There are  fertility centers in Swansea with different treatment pricings and IVF packages. The IVF clinics in Swansea offer fertility treatment and diagnosis options including male and female infertility, intrauterine insemination, In Vitro Fertilization, egg donation, and other services.
Medications, pretests and additional procedures not included.
Please note that ADDITIONAL FEES MAY APPLY based on your unique needs.
Average price of standard IVF with ovarian stimulation:
Average ICSI treatment price:
Average price of IVF with Egg donation:
Average price of IVF with Embryo donation:
Average price of IVF with Sperm donation:
Be sure to check out IVF packages and other special offers from fertility clinics.
Swansea is a town and county on the coast of South Wales in the east of the Gower Peninsula. It is the second largest city of the principality and grew to its current size mainly in the eighteenth and nineteenth centuries, during which it became the center of heavy industry. However, it did not experience the same degree of immigration as Cardiff and the East Valley of South Wales.

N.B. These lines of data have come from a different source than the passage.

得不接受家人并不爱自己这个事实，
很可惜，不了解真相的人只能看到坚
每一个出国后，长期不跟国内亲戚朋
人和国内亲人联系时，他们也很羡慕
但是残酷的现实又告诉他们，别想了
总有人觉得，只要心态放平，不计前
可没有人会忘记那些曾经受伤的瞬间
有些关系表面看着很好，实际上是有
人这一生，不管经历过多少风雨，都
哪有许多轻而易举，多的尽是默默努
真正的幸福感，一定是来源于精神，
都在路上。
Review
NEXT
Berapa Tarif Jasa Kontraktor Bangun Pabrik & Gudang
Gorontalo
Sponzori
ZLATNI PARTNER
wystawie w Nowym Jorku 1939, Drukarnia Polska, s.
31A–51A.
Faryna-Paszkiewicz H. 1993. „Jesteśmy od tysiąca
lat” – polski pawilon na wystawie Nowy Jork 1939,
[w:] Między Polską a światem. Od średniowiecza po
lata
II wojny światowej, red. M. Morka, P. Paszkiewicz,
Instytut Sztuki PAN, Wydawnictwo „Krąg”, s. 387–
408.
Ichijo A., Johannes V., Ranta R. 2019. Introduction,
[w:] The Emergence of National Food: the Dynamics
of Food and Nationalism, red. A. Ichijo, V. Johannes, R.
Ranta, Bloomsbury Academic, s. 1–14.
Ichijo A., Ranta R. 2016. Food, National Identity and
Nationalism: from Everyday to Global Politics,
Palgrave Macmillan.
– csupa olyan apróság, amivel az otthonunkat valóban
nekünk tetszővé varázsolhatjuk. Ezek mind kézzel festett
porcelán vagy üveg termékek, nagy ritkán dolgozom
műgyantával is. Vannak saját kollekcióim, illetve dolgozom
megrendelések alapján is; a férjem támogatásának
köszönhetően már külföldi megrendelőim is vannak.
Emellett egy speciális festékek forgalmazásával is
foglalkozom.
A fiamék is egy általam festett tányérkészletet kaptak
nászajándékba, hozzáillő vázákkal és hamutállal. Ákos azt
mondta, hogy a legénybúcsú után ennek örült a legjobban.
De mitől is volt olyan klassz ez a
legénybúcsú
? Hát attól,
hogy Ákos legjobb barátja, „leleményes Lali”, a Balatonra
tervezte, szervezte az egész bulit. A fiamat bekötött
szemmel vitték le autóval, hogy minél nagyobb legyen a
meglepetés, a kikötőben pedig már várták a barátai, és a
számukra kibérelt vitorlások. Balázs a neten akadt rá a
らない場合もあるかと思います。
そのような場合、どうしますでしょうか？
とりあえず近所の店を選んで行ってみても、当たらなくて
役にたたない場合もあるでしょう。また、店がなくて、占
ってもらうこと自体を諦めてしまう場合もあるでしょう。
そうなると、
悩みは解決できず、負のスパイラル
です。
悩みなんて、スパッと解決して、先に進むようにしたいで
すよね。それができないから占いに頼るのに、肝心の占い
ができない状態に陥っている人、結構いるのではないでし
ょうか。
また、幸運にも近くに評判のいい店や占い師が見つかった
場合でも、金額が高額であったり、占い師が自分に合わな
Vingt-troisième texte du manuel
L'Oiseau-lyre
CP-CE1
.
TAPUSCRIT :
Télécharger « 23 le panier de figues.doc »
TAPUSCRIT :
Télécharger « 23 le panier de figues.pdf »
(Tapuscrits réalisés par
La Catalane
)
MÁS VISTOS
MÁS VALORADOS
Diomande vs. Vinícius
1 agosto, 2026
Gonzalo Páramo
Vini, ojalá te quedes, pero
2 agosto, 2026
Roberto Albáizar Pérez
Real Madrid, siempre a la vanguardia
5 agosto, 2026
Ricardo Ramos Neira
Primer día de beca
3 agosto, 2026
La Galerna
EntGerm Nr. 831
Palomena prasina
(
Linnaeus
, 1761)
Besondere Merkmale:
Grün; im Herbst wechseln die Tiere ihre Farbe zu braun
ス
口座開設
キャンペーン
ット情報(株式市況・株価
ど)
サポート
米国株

Many remains from the Stone Age, Bronze Age and Iron Age have been found on the Gower Peninsula. In the city itself, however, archaeological finds are relatively rare. The area was controlled by both the Romans and later the Vikings, after whose name the city is called to this day.
Today, only remnants of the medieval historic center remain, as the importance of the city as an industrial center caused devastating air raids during World War II, which almost completely leveled the center.
On June 27, 1906, an earthquake measuring 5.2 on the Richter scale struck the area. It was the largest earthquake recorded in Great Britain in the twentieth century. Although major structural damage caused by similar earthquakes in the United Kingdom is very rare, the earthquake damaged many of the city's buildings.
The name Swansea comes from the Old Norse name "Sweyn's Ey '" (ey was the word for the island) which originated during the Viking looting of the South Wales coast. That is why even today it is pronounced Swan's-y [ˡswɒnzi], not Swan-sea.